Report: Russian ombudsman Titov asks Putin to veto data storage bills
MOSCOW, Jul 6 (PRIME) -- Russian business ombudsman Boris Titov has asked President Vladimir Putin to reject bills obliging telecom operators and Internet companies to store data on users’ activities and exchanged content, which would mean heavy expenses, business daily RBC said Wednesday on its Web site.
“According to experts’ estimates, the proposed pack of decisions does not comply with the task it is aimed at,” Titov said in a letter to Putin.
The initiative will result in an unbearable financial burden on operators, while the use of unstructured information will be very inefficient.
“Moreover, gathering, recording and processing of the information to be stored is fraught with a possible leak of data, related to activities of state employees, businessmen and other citizens of the country,” Titov said.

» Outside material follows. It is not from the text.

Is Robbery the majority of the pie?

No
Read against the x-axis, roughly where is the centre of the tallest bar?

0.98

The proposed rules on a disclosure of keys to decode messages embed cyberthreats for national security, business and lives of citizens, the ombudsman said.

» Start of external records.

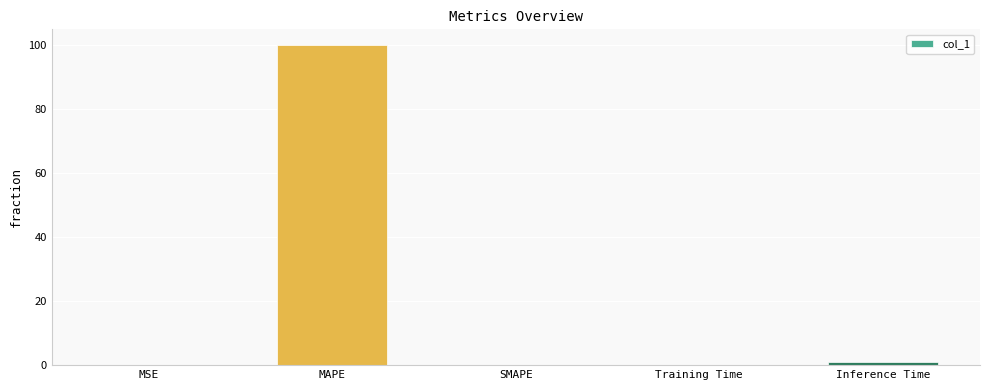

The chart shows a value of 41.8 at SMAPE. True or false?

False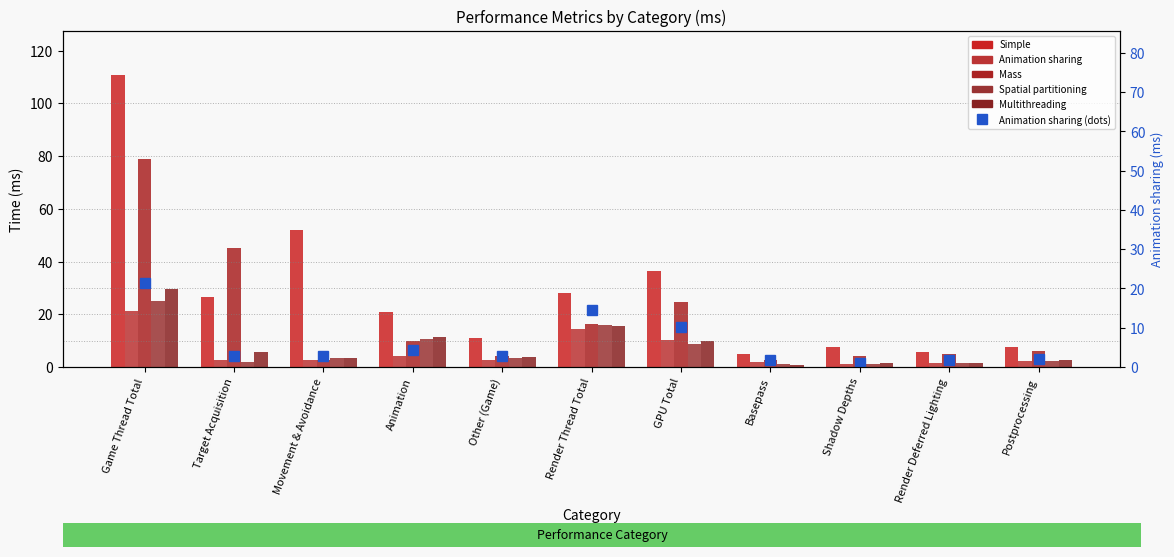

What is the difference between the Spatial partitioning values at Other (Game) and Render Thread Total?

12.7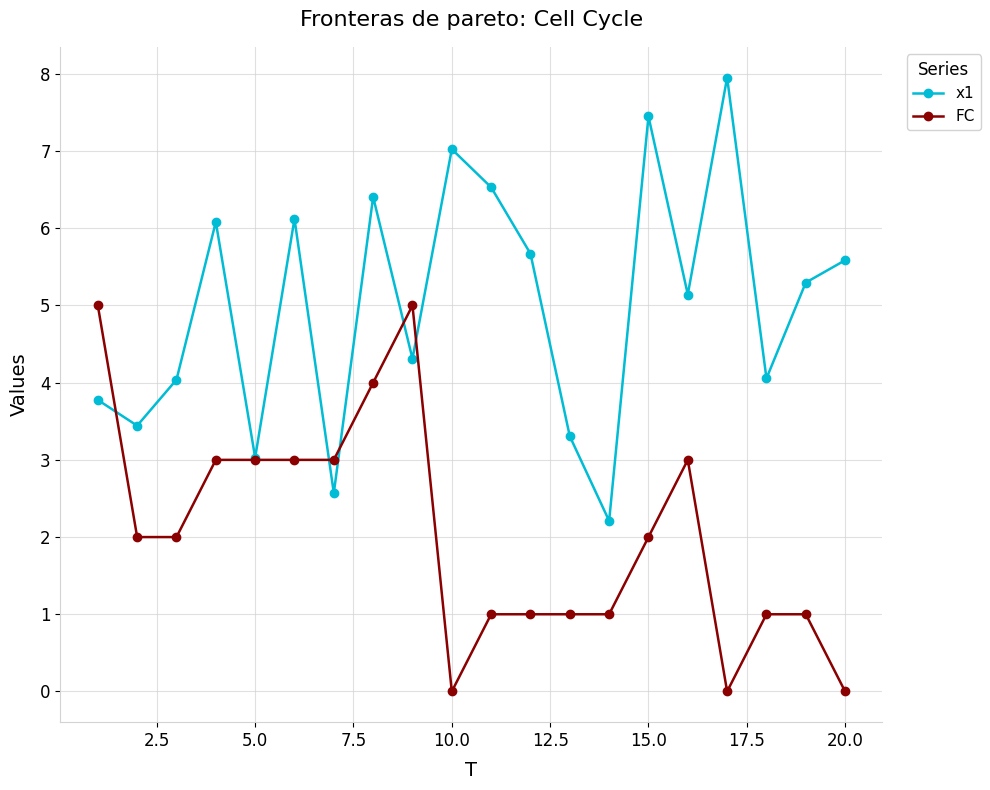

Which series has the largest total across all categories?

x1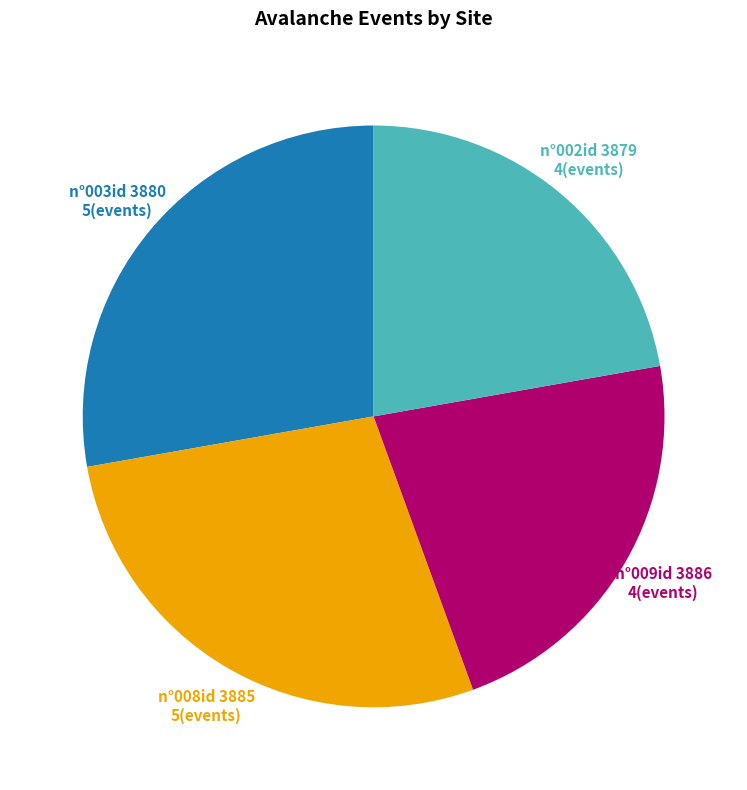

Is there a majority slice in this chart?

No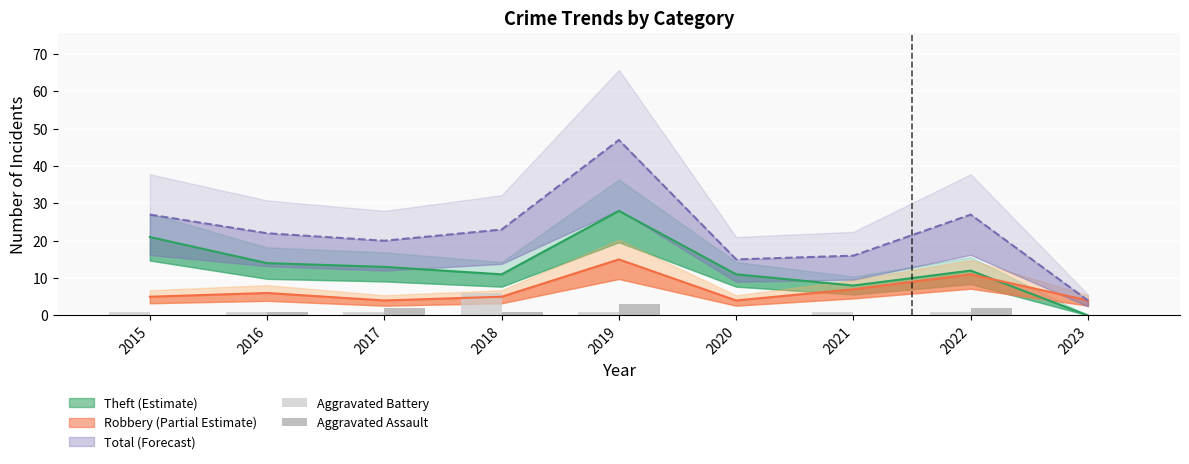

Is the value of Aggravated Assault at 2023 greater than the value of Aggravated Battery at 2015?

No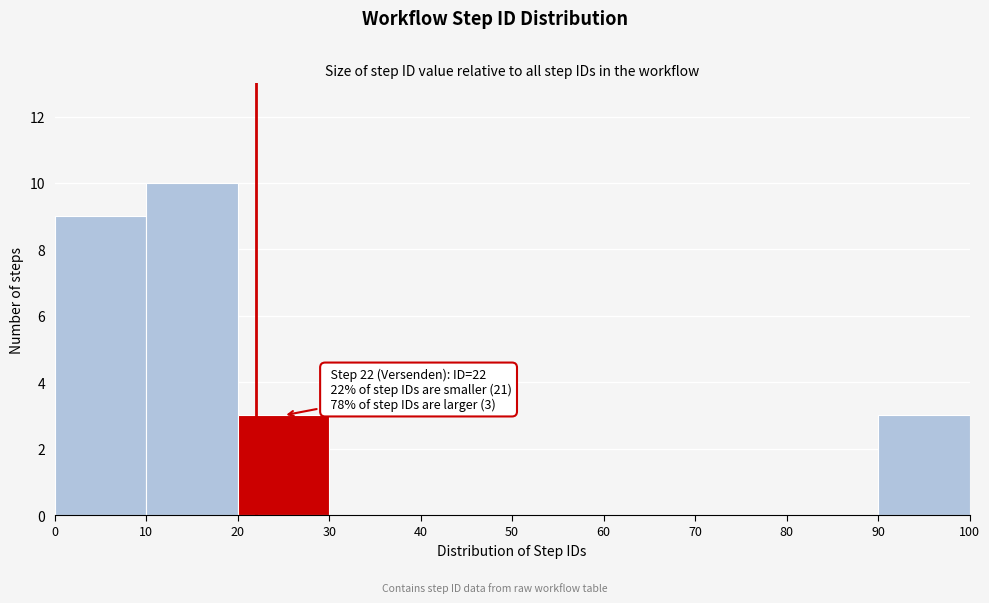

Which range on the x-axis has the tallest bar?

10 to 20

The bills were earlier approved by parliament and is now waiting for Putin signature to become law.
Under the bills, operators must store information on calls, text messages, photos, sounds and video exchange on the country’s territory for three years and content of talks and correspondence for up to six months. Internet companies must keep this information for one year.
One of the bills’ authors, deputy Irina Yarovaya, head of the security committee at the State Duma, the parliament’s lower house, said on Monday the antiterrorist bills do not impose precise parameters for information storage, but the government is vested with a right to decide on the matter within two years.
If approved, the initiative will come in force in July 2018.